- What is required
Look through the material below and copy exactly the lines from the line with "України з питань праці" to the line with "промислового обладнання. Його", those two lines included.

- Recorded information
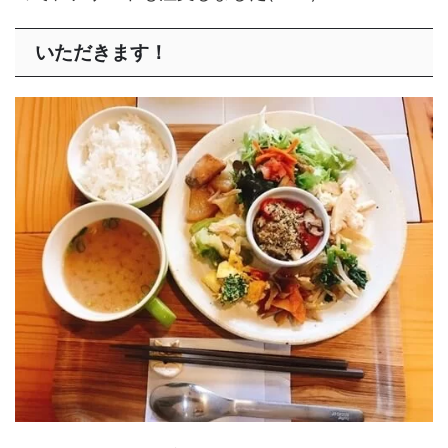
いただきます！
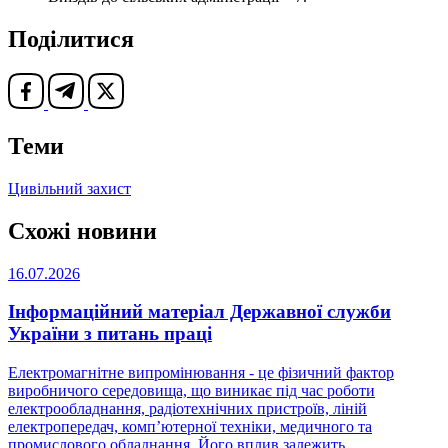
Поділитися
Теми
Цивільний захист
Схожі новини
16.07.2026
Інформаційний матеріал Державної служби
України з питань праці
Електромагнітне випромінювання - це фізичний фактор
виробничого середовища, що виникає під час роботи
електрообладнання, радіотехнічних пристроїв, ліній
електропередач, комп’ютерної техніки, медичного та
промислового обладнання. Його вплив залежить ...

==

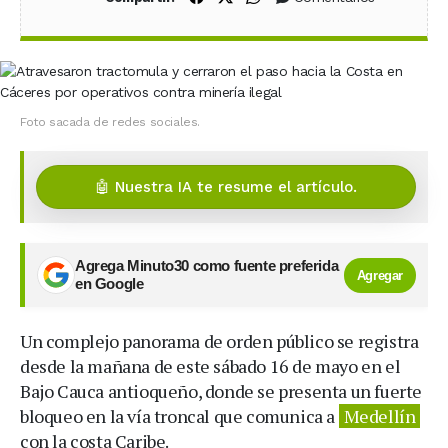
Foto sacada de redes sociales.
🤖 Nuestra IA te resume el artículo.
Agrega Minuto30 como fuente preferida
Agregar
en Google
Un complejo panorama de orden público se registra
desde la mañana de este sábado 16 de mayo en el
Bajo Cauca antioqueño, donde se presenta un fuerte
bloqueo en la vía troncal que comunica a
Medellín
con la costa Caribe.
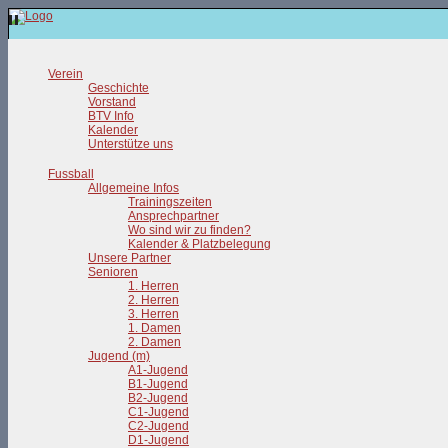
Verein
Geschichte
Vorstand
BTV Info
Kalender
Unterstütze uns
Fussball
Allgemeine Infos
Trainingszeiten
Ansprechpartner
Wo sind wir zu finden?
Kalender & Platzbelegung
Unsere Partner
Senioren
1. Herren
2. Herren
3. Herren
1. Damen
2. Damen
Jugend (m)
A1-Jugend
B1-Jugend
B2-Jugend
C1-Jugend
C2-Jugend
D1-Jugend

- Written answer
України з питань праці
Електромагнітне випромінювання - це фізичний фактор
виробничого середовища, що виникає під час роботи
електрообладнання, радіотехнічних пристроїв, ліній
електропередач, комп’ютерної техніки, медичного та
промислового обладнання. Його вплив залежить ...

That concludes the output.